By investigating the changes in gene expression and functional screening using an in vitro mouse oocyte development system, the team identified eight transcription factors, each of which was essential for the transition from primordial to primary follicle.
“I was initially in complete disbelief to see mouse stem cells so quickly and easily take the form of oocytes based on introducing just a handful of factors, but repeated experiments proved it was true,” said Nobuhiko Hamazaki, PhD, first author on the study reporting the results and assistant professor at Kyushu University at the time of the research. “To find that eight transcription factors could lead to such big changes was quite astonishing.”
Working in collaboration with researchers at RIKEN, Hayashi’s group found that both mouse embryonic stem cells and induced pluripotent stem (iPS) cells—which can be created from adult body cells—consistently converted into oocyte-like cells when forced to produce the set of eight transcription factors, with only four factors being sufficient in some cases though with worse reproducibility.
“That stem cells can be directly converted into oocyte-like cells without following the same sequence of steps that happen naturally is remarkable,” said Hayashi.

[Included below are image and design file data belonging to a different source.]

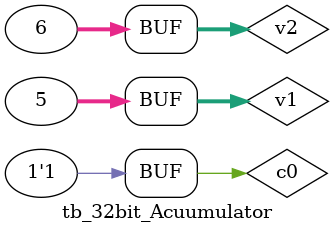
<source format=v>
module tb_32bit_Acuumulator;
    reg [31:0] v1;
    reg [31:0] v2;
    reg c0;
    wire [31:0] sum;
    wire carry;

    Accumulator32bit a(
        .i_va(v1),
        .i_vb(v2),
        .i_c0(c0),
        .o_v(sum),
        .o_c32(carry)
    );

    initial begin
        $monitor("v1=%h, v2=%h, c0=%b, sum=%h, carry=%b", v1, v2, c0, sum, carry);
        v1 = 32'h00000000;
        v2 = 32'h00000000;
        c0 = 1'b0;
        #10;
        v1 = 32'h00000001;
        v2 = 32'h00000001;
        c0 = 1'b0;
        #10;
        v1 = 32'h00000001;
        v2 = 32'h00000001;
        c0 = 1'b1;
        #10;
        v1 = 32'h00000001;
        v2 = 32'h00000001;
        c0 = 1'b1;
        #10;
        v1 = 32'h00000001;
        v2 = 32'h00000001;
        c0 = 1'b1;
        #10;
        v1 = 32'h00000001;
        v2 = 32'h00000001;
        c0 = 1'b1;
        #10;
        v1 = 32'h00000001;
        v2 = 32'h00000001;
        c0 = 1'b1;
        #10;
        v1 = 32'h00000001;
        v2 = 32'h00000001;
        c0 = 1'b1;
        #10;
        v1 = 32'h00000005;
        v2 = 32'h00000006;
        c0 = 1'b1;
        #10;
    end
    

endmodule
</source>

When grown in the presence of other cells usually found around oocytes, the oocyte-like cells developed structures similar to mature egg cells but with an abnormal chromosome structure. Despite this, the mature oocyte-like cells could be fertilized in vitro and exhibited early development, with some even progressing to an eight-cell stage.
The authors wrote that enforced expression of these transcription factors “swiftly converted pluripotent stem cells into oocyte-like cells that were competent for fertilization and subsequent cleavage.” They added, that these transcription-factor-induced oocyte-like cells were formed “without specification of primordial germ cells, epigenetic reprogramming, or meiosis, and demonstrate that oocyte growth and lineage-specific de novo DNA methylation are separable from the preceding epigenetic reprogramming in primordial germ cells.”

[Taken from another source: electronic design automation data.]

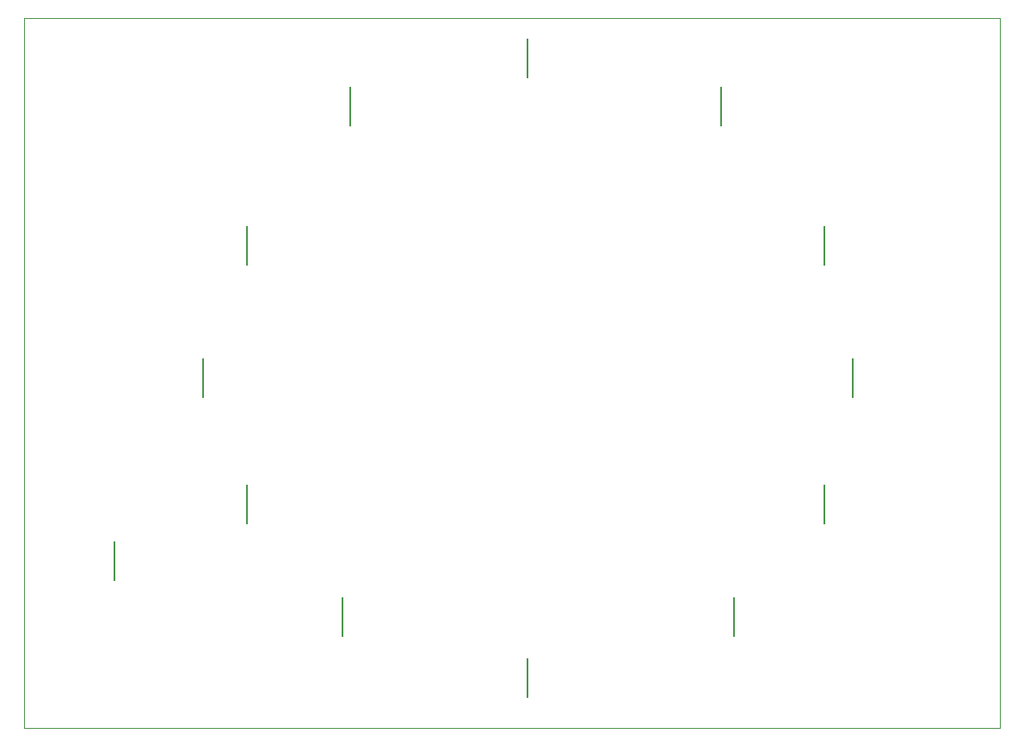
<source format=gbo>
G75*
%MOIN*%
%OFA0B0*%
%FSLAX25Y25*%
%IPPOS*%
%LPD*%
%AMOC8*
5,1,8,0,0,1.08239X$1,22.5*
%
%ADD10C,0.00000*%
%ADD11C,0.00800*%
D10*
X0001000Y0020750D02*
X0001000Y0296341D01*
X0378953Y0296341D01*
X0378953Y0020750D01*
X0001000Y0020750D01*
D11*
X0036000Y0078250D02*
X0036000Y0093250D01*
X0087063Y0100337D02*
X0087063Y0115337D01*
X0070055Y0149077D02*
X0070055Y0164077D01*
X0087063Y0200691D02*
X0087063Y0215691D01*
X0127063Y0254392D02*
X0127063Y0269392D01*
X0196039Y0273093D02*
X0196039Y0288093D01*
X0271000Y0269392D02*
X0271000Y0254392D01*
X0311000Y0215691D02*
X0311000Y0200691D01*
X0322024Y0164077D02*
X0322024Y0149077D01*
X0311000Y0115337D02*
X0311000Y0100337D01*
X0276000Y0071636D02*
X0276000Y0056636D01*
X0196039Y0047935D02*
X0196039Y0032935D01*
X0124071Y0056636D02*
X0124071Y0071636D01*
M02*

</source>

Though the modified nuclei of the oocyte-like cells may not be useable in the long run, this is no problem for applications needing mainly the oocyte cytoplasm, such as for studies of reproductive biology and for treatments like mitochondrial replacement therapy, in which parts of oocytes are replaced to prevent mothers from passing to their children diseases related to the mitochondria.
“Cytoplasm from oocytes is an invaluable resource in reproductive biology and medicine, and this method could provide a novel tool for producing large amounts of it without any invasive procedures,” commented Hayashi. “While the processes could still be much more complex for humans, these initial results in mice are very promising.”